[BEGIN Text extract]

BenCab is art fair’s biggest rock star | Lifestyle.INQ

OCTOBER 27, 2022

MULTICOLORED ping-pong tables by Louie Cordero. PHOTO BY RICHARD REYES
MULTICOLORED ping-pong tables by Louie Cordero. PHOTO BY RICHARD REYES

Art lovers have only until Sunday to catch Art Fair Philippines 2014 at The Link beside Makati Shangri-La.

ROWS of cloth bags by John Santos. PHOTO BY RICHARD REYES

This is the second year that the fair is being held; and gauging by the number of people who added to their art collection during the preview on Feb. 19, it can already be considered a success.

 

Doors opened at 3 p.m. for the launch of the Swatch VIP Lounge and the unveiling of the artwork that National Artist BenCab made for Swatch. The painting of a beautiful black horse in mid-gallop was punctuated by a swirl and a swipe of red paint on the left and underneath the horse.

 

The artist told Inquirer Lifestyle that Swatch was expected to launch his design for the Swiss watch group featuring his muse, Sabel, by September.

[END Text extract]
[BEGIN Records shown]

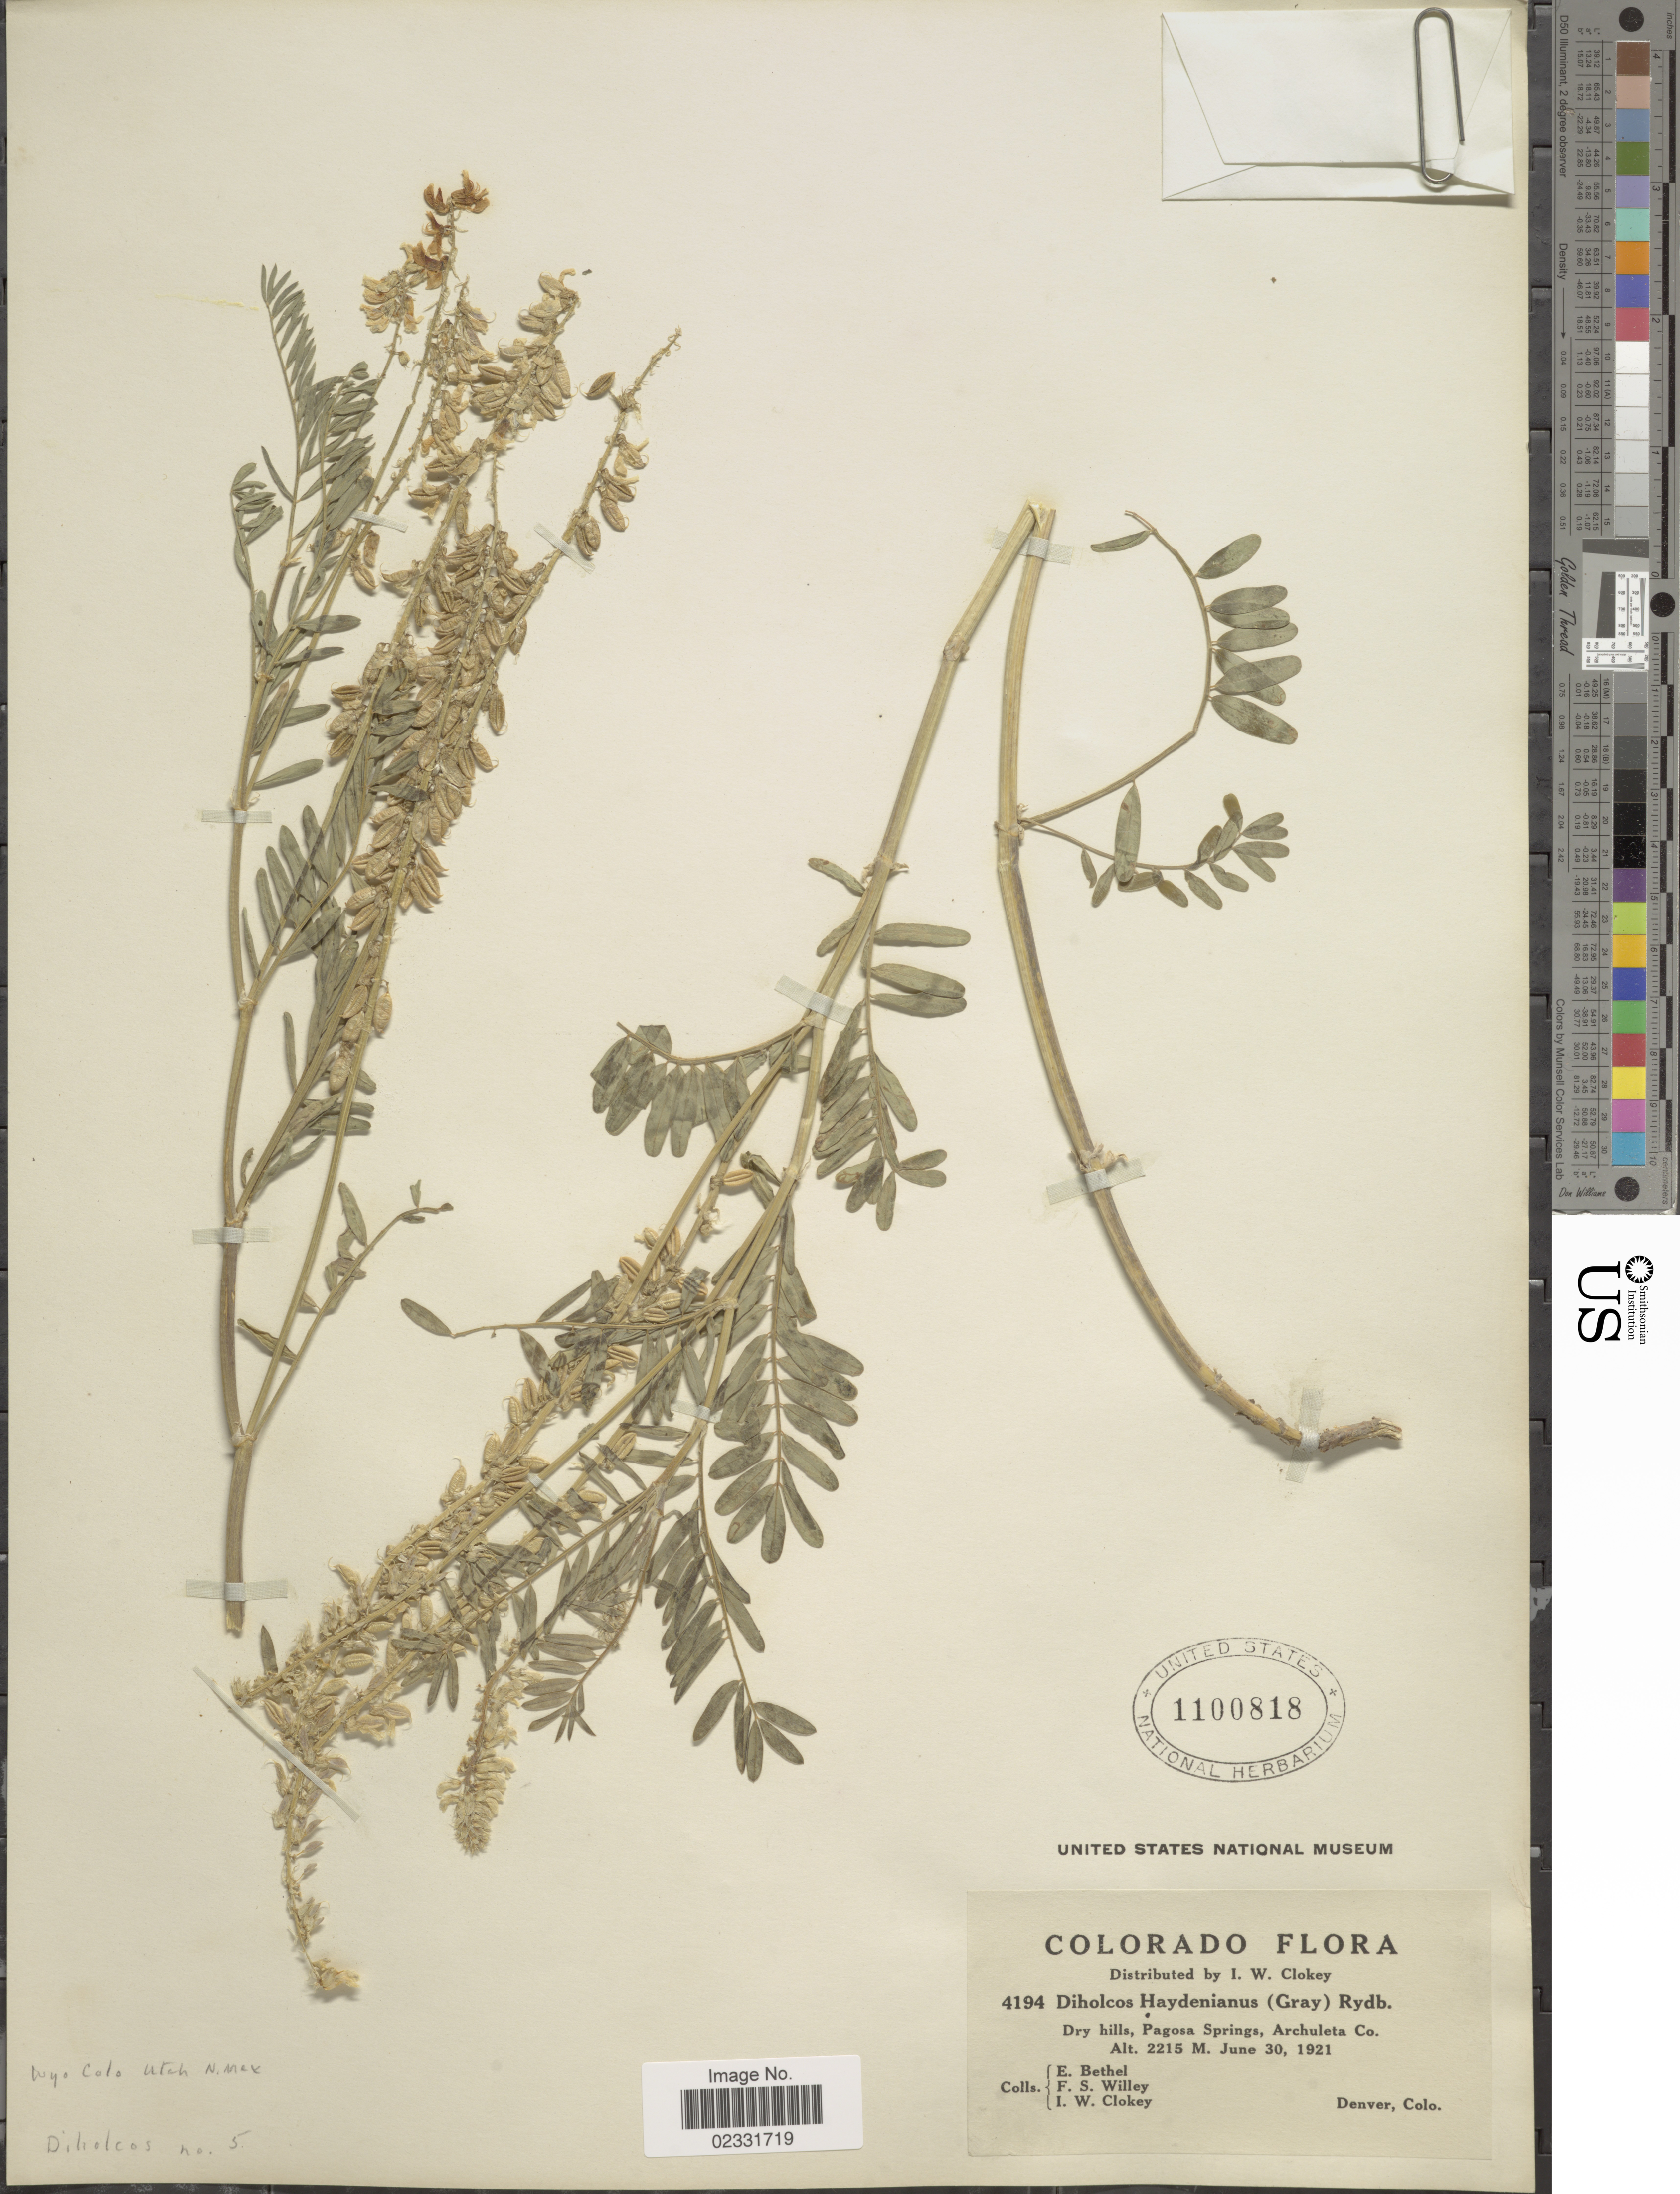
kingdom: Plantae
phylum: Tracheophyta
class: Magnoliopsida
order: Fabales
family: Fabaceae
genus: Astragalus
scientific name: Astragalus haydenianus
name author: A. Gray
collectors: E. Bethel, F. Willey & I. W. Clokey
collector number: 4194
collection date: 1921-06-30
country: United States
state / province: Colorado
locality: Dry hills, Pagosa Springs, Archuleta Co., Denver [unsure placement].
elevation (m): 2215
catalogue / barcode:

[END Records shown]

*Direction 1*: Reproduce word for word the part of the art fair article starting at "Art lovers have" and ending at "underneath the horse.".
*Direction 2*: Rewrite the entries with "locality" replaced by "site description", keeping everything else the same. Leave the pictures out of your answer.
The art fair article and the entries have no connection to each other.

*Full output 1*:
Art lovers have only until Sunday to catch Art Fair Philippines 2014 at The Link beside Makati Shangri-La.

ROWS of cloth bags by John Santos. PHOTO BY RICHARD REYES

This is the second year that the fair is being held; and gauging by the number of people who added to their art collection during the preview on Feb. 19, it can already be considered a success.

 

Doors opened at 3 p.m. for the launch of the Swatch VIP Lounge and the unveiling of the artwork that National Artist BenCab made for Swatch. The painting of a beautiful black horse in mid-gallop was punctuated by a swirl and a swipe of red paint on the left and underneath the horse.

*Full output 2*:
kingdom: Plantae
phylum: Tracheophyta
class: Magnoliopsida
order: Fabales
family: Fabaceae
genus: Astragalus
scientific name: Astragalus haydenianus
name author: A. Gray
collectors: E. Bethel, F. Willey & I. W. Clokey
collector number: 4194
collection date: 1921-06-30
country: United States
state / province: Colorado
site description: Dry hills, Pagosa Springs, Archuleta Co., Denver [unsure placement].
elevation (m): 2215
catalogue / barcode:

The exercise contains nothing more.